É a capacidade da espécie em responder às mudanças climáticas, adaptando-se de forma a reduzir a vulnerabilidade, que determina a sua sobrevivência. “O nosso globulus tem origem numa zona muito particular da Austrália e da Tasmânia, pelo que poderá ter alguma rigidez relativamente a condições climáticas mais adversas como as que temos estado a viver”, explica José Araújo, investigador do RAIZ na área de desenvolvimento genético.

“O melhoramento genético pode viabilizar a floresta em locais difíceis”, refere José Araújo. “Baseia-se na escolha das árvores com melhor capacidade de sobreviver às condições em determinado local. De uma forma simplista, são cruzamentos que levam a que os ‘filhos’ sejam melhores que os ‘pais’, e os netos melhores que os ‘filhos’, e por aí em diante.”

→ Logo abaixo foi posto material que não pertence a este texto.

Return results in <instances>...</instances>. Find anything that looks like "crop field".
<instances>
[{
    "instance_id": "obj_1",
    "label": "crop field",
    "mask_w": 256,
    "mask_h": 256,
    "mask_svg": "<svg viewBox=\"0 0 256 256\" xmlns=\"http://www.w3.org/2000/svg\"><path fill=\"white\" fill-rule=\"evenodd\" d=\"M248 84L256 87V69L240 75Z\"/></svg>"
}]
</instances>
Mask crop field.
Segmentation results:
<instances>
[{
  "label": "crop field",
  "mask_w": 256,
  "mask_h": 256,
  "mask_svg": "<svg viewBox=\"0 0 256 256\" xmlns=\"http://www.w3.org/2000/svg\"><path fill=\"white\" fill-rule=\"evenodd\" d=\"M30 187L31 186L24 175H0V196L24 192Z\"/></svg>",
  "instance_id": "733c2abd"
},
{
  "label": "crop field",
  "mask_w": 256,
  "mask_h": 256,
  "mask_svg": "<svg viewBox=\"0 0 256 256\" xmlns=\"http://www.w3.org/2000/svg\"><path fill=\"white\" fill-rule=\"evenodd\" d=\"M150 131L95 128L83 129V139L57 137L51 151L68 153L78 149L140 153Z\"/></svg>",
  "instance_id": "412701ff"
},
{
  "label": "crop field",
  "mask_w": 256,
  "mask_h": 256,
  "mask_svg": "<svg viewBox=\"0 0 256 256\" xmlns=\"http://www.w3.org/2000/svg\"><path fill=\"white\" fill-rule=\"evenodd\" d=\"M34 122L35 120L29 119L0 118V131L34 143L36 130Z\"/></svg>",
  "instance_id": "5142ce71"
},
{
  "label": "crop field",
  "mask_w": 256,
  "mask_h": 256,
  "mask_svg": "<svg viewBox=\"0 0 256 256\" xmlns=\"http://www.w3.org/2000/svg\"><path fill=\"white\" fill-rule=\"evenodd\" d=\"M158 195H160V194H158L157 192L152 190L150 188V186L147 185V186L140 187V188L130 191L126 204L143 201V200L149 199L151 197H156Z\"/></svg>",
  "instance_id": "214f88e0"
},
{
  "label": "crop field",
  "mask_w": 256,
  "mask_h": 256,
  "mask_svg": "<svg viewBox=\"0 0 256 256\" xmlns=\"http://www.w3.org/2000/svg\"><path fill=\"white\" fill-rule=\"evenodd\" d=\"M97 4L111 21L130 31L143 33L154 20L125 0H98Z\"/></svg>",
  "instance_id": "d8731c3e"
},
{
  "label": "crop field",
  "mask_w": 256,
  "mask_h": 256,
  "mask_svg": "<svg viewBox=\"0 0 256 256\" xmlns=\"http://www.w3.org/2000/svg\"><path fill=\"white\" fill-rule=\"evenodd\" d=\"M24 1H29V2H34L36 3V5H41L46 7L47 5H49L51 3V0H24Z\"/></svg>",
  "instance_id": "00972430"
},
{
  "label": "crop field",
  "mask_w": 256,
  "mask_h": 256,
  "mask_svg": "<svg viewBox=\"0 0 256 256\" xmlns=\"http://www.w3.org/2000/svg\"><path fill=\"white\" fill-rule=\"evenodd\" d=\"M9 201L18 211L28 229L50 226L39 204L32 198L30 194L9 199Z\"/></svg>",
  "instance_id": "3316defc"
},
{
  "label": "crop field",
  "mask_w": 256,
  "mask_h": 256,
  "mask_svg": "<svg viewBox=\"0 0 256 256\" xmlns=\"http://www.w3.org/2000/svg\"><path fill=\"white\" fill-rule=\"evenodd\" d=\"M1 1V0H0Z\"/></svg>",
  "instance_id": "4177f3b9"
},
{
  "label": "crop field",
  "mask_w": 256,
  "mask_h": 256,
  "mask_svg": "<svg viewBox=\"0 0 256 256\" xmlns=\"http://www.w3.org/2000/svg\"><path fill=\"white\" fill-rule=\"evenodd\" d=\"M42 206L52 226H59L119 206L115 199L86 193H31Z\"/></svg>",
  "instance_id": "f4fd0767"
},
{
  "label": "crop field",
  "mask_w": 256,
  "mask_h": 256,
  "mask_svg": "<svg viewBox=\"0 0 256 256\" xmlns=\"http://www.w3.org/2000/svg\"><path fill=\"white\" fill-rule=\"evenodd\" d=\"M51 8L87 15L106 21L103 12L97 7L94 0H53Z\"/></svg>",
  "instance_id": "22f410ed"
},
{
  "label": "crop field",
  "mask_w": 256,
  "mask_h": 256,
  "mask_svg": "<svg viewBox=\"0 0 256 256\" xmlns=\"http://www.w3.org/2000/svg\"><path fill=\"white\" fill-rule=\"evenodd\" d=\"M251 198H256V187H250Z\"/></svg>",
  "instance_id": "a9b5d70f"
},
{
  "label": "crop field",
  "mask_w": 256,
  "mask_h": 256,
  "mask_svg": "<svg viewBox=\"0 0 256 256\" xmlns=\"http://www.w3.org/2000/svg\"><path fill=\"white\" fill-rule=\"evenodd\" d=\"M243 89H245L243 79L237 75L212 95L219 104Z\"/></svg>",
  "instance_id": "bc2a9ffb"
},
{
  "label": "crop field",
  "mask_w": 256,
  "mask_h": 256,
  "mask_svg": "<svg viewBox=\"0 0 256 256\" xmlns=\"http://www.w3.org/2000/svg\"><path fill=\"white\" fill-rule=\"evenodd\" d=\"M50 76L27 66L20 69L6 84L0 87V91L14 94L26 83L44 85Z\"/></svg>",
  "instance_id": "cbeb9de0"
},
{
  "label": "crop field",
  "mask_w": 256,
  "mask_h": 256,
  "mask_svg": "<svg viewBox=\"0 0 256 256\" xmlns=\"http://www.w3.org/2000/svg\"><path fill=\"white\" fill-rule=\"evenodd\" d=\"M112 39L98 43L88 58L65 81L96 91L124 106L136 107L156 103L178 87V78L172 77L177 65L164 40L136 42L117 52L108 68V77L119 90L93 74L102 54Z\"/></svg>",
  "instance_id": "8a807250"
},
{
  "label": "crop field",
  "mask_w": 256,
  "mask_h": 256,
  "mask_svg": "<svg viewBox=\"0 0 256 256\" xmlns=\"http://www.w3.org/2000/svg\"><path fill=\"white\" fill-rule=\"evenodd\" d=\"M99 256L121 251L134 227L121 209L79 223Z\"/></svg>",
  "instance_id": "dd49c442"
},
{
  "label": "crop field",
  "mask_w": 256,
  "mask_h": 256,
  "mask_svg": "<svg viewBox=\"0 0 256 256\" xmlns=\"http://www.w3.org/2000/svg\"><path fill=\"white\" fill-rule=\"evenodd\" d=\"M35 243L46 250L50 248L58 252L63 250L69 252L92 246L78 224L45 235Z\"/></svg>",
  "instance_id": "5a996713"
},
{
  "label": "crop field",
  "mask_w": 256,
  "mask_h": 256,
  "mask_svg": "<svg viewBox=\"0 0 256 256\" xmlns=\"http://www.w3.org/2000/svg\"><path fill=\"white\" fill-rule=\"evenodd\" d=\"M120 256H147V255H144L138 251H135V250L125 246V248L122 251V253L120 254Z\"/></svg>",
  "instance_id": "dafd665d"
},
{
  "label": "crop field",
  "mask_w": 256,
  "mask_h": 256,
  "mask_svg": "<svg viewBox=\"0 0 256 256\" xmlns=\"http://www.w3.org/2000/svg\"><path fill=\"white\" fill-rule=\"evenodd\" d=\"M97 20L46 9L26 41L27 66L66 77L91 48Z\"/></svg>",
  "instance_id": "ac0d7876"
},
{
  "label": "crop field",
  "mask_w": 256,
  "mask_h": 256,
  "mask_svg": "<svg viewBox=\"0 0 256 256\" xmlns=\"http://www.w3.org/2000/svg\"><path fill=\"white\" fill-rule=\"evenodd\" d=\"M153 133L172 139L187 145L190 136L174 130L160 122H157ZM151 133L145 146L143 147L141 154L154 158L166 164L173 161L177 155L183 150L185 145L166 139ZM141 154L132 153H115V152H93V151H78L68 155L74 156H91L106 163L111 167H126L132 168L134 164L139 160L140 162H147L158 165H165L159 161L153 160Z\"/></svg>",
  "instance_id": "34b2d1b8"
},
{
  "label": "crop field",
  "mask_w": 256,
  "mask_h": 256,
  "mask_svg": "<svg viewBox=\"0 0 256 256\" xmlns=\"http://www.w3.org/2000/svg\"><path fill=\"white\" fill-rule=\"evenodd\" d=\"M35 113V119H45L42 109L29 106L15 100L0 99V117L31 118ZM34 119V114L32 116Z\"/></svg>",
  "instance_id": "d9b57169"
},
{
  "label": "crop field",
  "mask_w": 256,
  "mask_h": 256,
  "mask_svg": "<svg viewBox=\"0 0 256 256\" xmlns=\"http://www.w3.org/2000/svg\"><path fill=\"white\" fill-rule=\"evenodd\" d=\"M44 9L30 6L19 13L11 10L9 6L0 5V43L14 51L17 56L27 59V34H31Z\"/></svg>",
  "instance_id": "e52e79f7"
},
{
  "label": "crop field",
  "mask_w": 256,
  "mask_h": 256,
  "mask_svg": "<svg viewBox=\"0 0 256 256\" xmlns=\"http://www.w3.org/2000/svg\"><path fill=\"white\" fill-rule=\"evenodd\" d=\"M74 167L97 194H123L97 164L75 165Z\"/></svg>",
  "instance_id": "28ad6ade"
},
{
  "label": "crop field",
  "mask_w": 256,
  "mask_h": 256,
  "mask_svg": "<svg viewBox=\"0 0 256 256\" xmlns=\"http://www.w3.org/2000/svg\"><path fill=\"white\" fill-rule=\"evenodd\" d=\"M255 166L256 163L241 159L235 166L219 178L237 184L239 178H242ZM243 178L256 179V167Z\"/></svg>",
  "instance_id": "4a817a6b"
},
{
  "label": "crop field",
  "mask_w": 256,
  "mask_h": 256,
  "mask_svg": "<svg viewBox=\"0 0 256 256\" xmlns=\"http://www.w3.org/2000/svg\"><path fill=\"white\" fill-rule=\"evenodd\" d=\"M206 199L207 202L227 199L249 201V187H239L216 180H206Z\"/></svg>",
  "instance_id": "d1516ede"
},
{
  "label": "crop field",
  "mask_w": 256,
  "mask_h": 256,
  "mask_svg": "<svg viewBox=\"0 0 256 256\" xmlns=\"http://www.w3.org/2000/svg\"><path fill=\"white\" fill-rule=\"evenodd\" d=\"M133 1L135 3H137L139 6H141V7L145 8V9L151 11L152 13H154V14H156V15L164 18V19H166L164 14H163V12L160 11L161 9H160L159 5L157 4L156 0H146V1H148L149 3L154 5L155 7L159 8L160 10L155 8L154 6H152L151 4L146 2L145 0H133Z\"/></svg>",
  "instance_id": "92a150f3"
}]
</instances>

Os incentivos do Plano de Recuperação e Resiliência (PRR) permitiram ao instituto dar “um impulso significativo no melhoramento genético”, diz Daniela Ferreira, da equipa de I&D de genética e consultoria florestal do RAIZ. José Araújo explica esse impulso: “O que o PRR permite é importar algumas espécies de eucalipto da zona oeste da Austrália (Perth), que tem um clima mais mediterrânico, um clima diferente das zonas da Austrália de onde é originário o globulus. Vamos colocar essas novas espécies em arboretos e depois hibridar com globulus, uma vez que esta é a espécie que produz melhor madeira para a indústria de pasta e papel”. Uma ideia reforçada por Nuno Rodrigues, que refere que “todo o nosso trabalho de desenvolvimento e melhoria genética é virado para o globulus, mas às vezes é preciso aumentar a diversidade genética. Sempre com a preocupação de manter a qualidade da madeira”. E por Daniela Ferreira, que acrescenta que “é necessário agregar outras espécies para colmatar ‘fragilidades’ do globulus”, nomeadamente na adaptação às alterações climáticas e resiliência a pragas e doenças.

Seja qual for a opção, os estudos são claros: “Os nossos clones aportam uma capacidade de sobrevivência maior relativamente à floresta não melhorada”, conta José Araújo. O melhoramento genético é um passo importante, mas não chega. “Há que atacar o problema nas várias vertentes”, diz Nuno Rodrigues: “materiais genéticos, mas também novas técnicas e abordagens de silvicultura e expansão para áreas de plantação com maior aptidão”.

Daniela Ferreira dá exemplos de gestão silvícola: “Na preparação dos terrenos, uma das formas de mitigarmos a falta de água é não manipular tanto o solo – dessa forma não aumentamos a sua temperatura, conservando a água. Também estamos a estudar a diminuição da densidade dos povoamentos, ajustando a quantidade de plantas em ambientes com limitação de recursos naturais; há uma perda de produtividade inerente, mas como há menos competição, diminui a mortalidade, e pode ser uma ajuda importante”.

Analisando os dados disponibilizados pelo IPMA, a partir de modelos de previsão com base na concentração de gases de efeito estufa na atmosfera, e utilizando metodologia própria, o RAIZ concluiu que Portugal poderá ter mais 12,7% de áreas consideradas inaptas para eucalipto globulus até 2040.

A relação entre as alterações do clima e a produtividade das plantações está estabelecida. O trabalho do RAIZ passa agora por continuar a monitorizar e procurar soluções. Nuno Rodrigues resume: “Muito do trabalho implica olhar para trás, mas temos também tentado perceber como vai ser a fotografia daqui a 20 ou 30 anos, através das projeções climáticas. A ideia é tentarmos sempre antecipar e não apenas reagir”.

Não é só o clima que muda

As alterações no clima trazem consigo outro tipo de problemas. O aumento esperado de dias com temperaturas superiores a 35ºC elevará o risco meteorológico de incêndio, situação agravada pela também expectável diminuição de precipitação, pelo que o reforço das medidas de proteção é imperativo.

Estes fatores impactam também nas pragas e doenças, quer aumentando a suscetibilidade dos povoamentos, por exemplo, à foracanta, quer levando ao surgimento de novas pragas e doenças, fator para o qual a hibridação das plantas também pode contribuir.

O RAIZ tem vindo a estudar e implementar medidas de controlo integrado de pragas e doenças, como a resistência genética e o controlo biológico e químico. Tem também desenvolvido trabalho continuado na monitorização e avaliação do estado fitossanitário da floresta ao longo dos últimos 20 anos.